I don't like to complain. I don't like playing the pity party. I just needed to vent I guess. It feels good to be real and to be honest. Life is not always easy and fun, it can be difficult and trying. My troubles do not even compare to others and I know that. Its amazing when you see someone struggle or hurt you want to drop everything and help or just be there. It gives our crazy busy lives a new light new motivation.

I love my life. I love my husband and I love our kids. I am blessed and grateful that my kids can play sports and we have the choice to be crazy busy. When I stop and think about it, I feel bad for having these thoughts today, because its not that bad. If I stop fighting the challenges of my everyday I can see that I have a good life. I have enough energy to do alll that's on my list and still read before bed and watch my favorite shows and get a full nights sleep. I can cheat on my diet hear and there and it wont make that much of a difference and I can still achieve my goals. I can push my husband to do the things he loves and take on new hobbies and not lose himself as we all do. He is golfing again and he loves it. He is attending a rigorous workout group (crossfit) and is excited about it. Why is it that he knows what I thrive on (working out) but yet I have excuses and get defensive when deep down I know he is only doing what I do for him. Pushing me a little harder because he knows I can perform.

During all of this. The crazy busy schedule and everything else. I want another baby. I have wanted another baby for a while a long while. I know its not the right time, but will it ever be? I keep thinking its a phase and I will get through it but I dont.

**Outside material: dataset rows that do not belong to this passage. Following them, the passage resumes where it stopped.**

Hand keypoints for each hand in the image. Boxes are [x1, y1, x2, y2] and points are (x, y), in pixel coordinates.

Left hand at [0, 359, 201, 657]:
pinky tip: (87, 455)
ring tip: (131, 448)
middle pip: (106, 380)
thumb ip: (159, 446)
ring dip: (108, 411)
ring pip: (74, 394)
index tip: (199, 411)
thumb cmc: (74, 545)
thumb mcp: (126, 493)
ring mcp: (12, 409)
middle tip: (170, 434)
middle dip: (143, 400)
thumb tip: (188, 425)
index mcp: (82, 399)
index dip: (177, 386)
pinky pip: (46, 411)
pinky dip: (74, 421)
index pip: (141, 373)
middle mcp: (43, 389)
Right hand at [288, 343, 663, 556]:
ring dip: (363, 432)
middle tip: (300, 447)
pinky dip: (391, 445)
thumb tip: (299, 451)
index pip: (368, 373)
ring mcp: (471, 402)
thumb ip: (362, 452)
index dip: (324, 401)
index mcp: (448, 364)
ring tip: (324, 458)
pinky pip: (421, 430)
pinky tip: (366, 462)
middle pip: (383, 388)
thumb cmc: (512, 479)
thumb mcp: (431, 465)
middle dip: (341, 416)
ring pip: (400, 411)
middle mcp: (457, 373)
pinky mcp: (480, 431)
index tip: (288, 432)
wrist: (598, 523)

I still feel my heart strings being pulled at the sight of every baby and toddler. Its a yearning im having a hard time getting over. Im going to leave it at that for now.

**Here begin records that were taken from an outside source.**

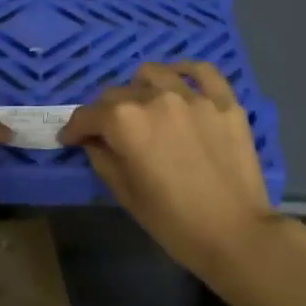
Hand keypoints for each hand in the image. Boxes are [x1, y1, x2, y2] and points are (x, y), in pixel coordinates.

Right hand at [60, 61, 294, 288]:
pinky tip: (177, 79)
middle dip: (105, 113)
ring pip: (153, 74)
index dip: (74, 129)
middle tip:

Wow this was long. This is how I feel today. Im not going to type any kind of closing statement. Even know after putting it all out there. I feel good. I feel like I can accomplish so much today. I got a text from my sister in law this morning, "Dinner at my place tonight, I have something in the crockpot and plenty of food" For a second I felt like jumping for joy! Check one thing off my list! HHHOOOOLLAAA!! We will be there. Who cares if we don't get there till 7:30 or we come in waves because of the different things we have going on. Who cares if I still have a million things to do at home. I DONT HAVE TO COOK DINNER! And that made me smile.